Bronze Medal in Stilting

Bronze Medal in Stilting

Competence is compelling. I’ve been watching in wonder this week as the world’s finest athletes display their skills, some seem humanly impossible. But I have mixed feelings. To see what the human body is capable of is awesome and encouraging, but the word “cooperation” means a lot to me and it’s the opposite of “competition”. I’ve always had a hard time relating to the fierce rivalry it takes to be the best.

I’m told by my significant other that everyone is competitive in one way or the other. He insists, but I disagree. I simply don’t care if I win… at anything.

I’ll never forget how disappointed my dad was when I dropped out of the swim team as a teen. Having wet hair was, apparently, interfering with my budding interest in boys. Blow dryers in bathrooms did not exist then, and attention from the opposite sex far out-shadowed the satisfaction of winning swimming races… in my crazy teenage mind. It seems ridiculous now and I regret that youthful decision. The thing is, I was pretty good. Backstroke was my game and I was winning my races, so it’s puzzling to me now how I could let vanity keep me from the joys of winning. The answer is simple: competition never did grab me.

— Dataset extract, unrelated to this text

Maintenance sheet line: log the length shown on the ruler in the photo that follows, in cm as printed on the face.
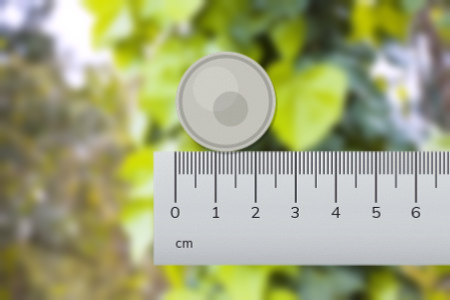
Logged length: 2.5 cm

My coach and my dad cared more than I did.

Oddly, I do like board games and get easily hooked by the computer kind. But the fun is in the playing, not the winning. Serious competitors are to be avoided. They nit-pick the rules, seldom crack a smile, and turn play time into work instead.

The excellence of Olympic athletes still draws me in, and my thoughts at the end are always the same: to be really good at anything takes an overpowering desire to excel… and lots of patience. I have neither. What I do have is the fleeting attention span of a gnat.

Still, I do admire competence. It’s the reason I hunt for the most experienced employee when I shop Home Depot. And it’s why I choose doctors of a certain age. Young can be extremely smart, but experience is what weeds out what does and doesn’t work in the real world.

The Olympics is a good reminder every two years that it takes more than a passing interest to excel at anything. So, with all those impossibly sculpted bodies in mind, I’m pumping more iron this week. Perhaps they’ll add Stilts in 2020!